> _EXERCISE INSTRUCTIONS_
- A) In the Death Amnesia excerpt below, what does Casper say dying was like?
- B) Write the next part of the Death Amnesia excerpt, picking up after its last entry.

> _EXCERPT_
Compare Ghost Amnesia. Contrast Ghost Memory.

As a Death Trope, all Spoilers will be unmarked ahead. Beware.

Examples of Death Amnesia include:

Comic Books

  • When Eric comes back in The Crow, he remembers very little of his former life except for Shelly, the names and faces of the people who murdered the two of them and an insatiable drive for revenge. The movie version wasn't able to portray this aspect of the story as well because Brandon Lee's accidental death occurred before some of the expository scenes were to be filmed.
  • Green Arrow's return to life in the Quiver arc was marked not only by him not remembering his death, but he also didn't remember several years of life before his death.

Film

  • Played with in Star Trek IV: The Voyage Home, as seen above. Spock seems willing to explain what it was like to die and be resurrected to Dr. McCoy, it's just that he can't. Apparently only two people who have died can discuss being dead. He's also unwilling to make metaphors that aren't precise.
  • In Dragonball Evolution, Master Roshi says after being resurrected by Shen Long that he was "in a wonderful place that he doesn't remember." He then proceeds to describe what happened there, in detail. This is the least of the movie's problems.
  • In the Casper feature film, Casper is asked what it was like to die. He answers "like being born... only backwards". Gee, that's helpful.

Literature

  • In Warbreaker by Brandon Sanderson, people who die a particularly heroic death are sometimes sent back to the living with a purpose. Only, they don't remember the afterlife, they don't remember the purpose, and for an extra twist they don't remember their previous life or death either.

Live-Action TV

  • Supernatural: Variation - Dean wakes up from a coma with no memory of his Near-Death Clairvoyance sequence. Playing the trope straight, Sam remembers nothing about the afterlife when Dean brings him Back from the Dead, and Dean remembers nothing after he's yanked out of Hell by Castiel. But it's also indicated that he has brief flashes of memory to what hell was like.
    • In that universe it's made clear that Hell exists, but it seems as though most people who die either stick around as ghosts for a while or "pass on" to some unspecified other afterlife. Maybe the only people who end up in Hell are the ones who made a Deal with the Devil.
    • Later revealed that Dean remembered every moment of it and had been faking the amnesia, so a subversion.
    • Its insinuated that he only remembers because Castiel pulled him out; demons apparently add Death Amnesia as part of the resurrection deal.
  • Torchwood has most of those brought back by the resurrection glove unable to remember anything, especially since they are panicking and only have 20 more seconds to live. In the end, it turns out from the one character that can remember it that there is no afterlife except for total darkness and ominous footprints, and that's why the others couldn't remember it.
    • This is later knocked into question when Owen is rendered into an undead state, and suggests that maybe mankind isn't meant to remember what comes after life.
  • Pushing Daisies: The last thing anyone resurrected by Ned remembers is the way they died.
  • The Sopranos: Tony's coma dream flows steadily out of his memory, with the exception of the beckoning light.
  • Darla, from Angel, claims to remember nothing between her death as a vampire and resurrection as a human, even though various hells clearly exist within the series, most likely because she lacks a soul. Her later ghostly appearance to Connor may suggest some more hopeful alternative, however.

> _DATA EXCERPTS_
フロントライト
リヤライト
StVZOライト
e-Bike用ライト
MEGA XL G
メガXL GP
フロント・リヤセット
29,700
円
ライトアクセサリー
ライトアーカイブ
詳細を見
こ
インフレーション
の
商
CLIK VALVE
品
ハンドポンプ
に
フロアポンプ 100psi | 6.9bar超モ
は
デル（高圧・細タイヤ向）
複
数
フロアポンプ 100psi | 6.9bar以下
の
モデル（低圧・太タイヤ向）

--

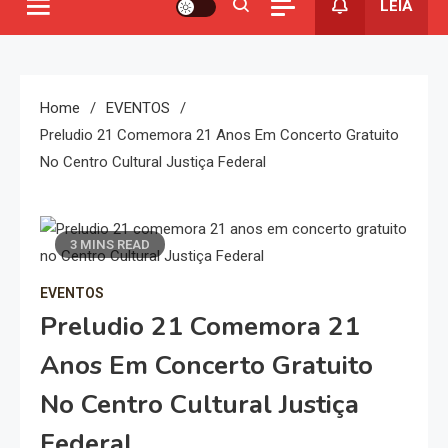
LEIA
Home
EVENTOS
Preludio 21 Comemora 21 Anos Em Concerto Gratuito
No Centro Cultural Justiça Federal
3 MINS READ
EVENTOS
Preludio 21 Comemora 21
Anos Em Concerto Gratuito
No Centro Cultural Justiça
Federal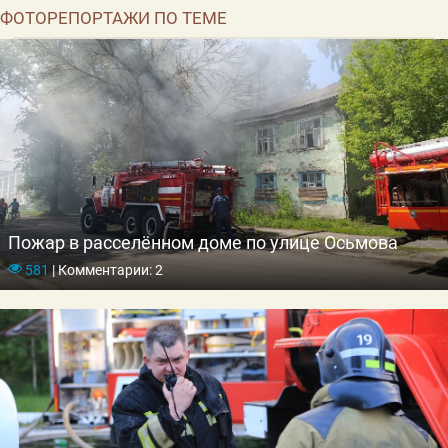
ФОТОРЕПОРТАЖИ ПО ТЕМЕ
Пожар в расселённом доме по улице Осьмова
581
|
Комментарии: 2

* * *

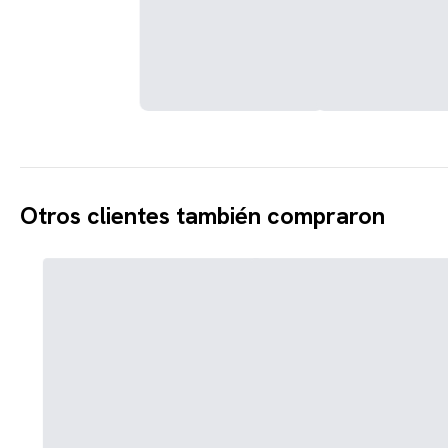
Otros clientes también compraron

> _RESPONSES IN ORDER_
- A) He says it was "like being born... only backwards."

- B)
  • John Locke from Lost claims to remember nothing after his death. Subverted by the fact that it's not really him.
  • Played perfectly straight by Lexx, which doesn't hold back from showing what its afterlife is like.
  • Happens to Daniel Jackson when he comes Back from the Dead - he can't remember what it's like to be ascended. Initially he can't remember details of his life before ascension either, but gets those back.
    • This is explicitly because the other Ascended wiped his memory, though: everyone else who gets bumped back to mortal gets to keep all their handy-dandy Infinite Cosmic Knowledge.
    • Until it overloads their puny human brain, of course.
  • In Star Trek: The Next Generation, when the Klingon mythological hero Kahless returns, Worf asks him about the afterlife, and Kahless claims he is unable to remember, since he is a traveller between worlds and is only able to retain knowledge of the world he currently inhabits. It turns out that he's actually a clone.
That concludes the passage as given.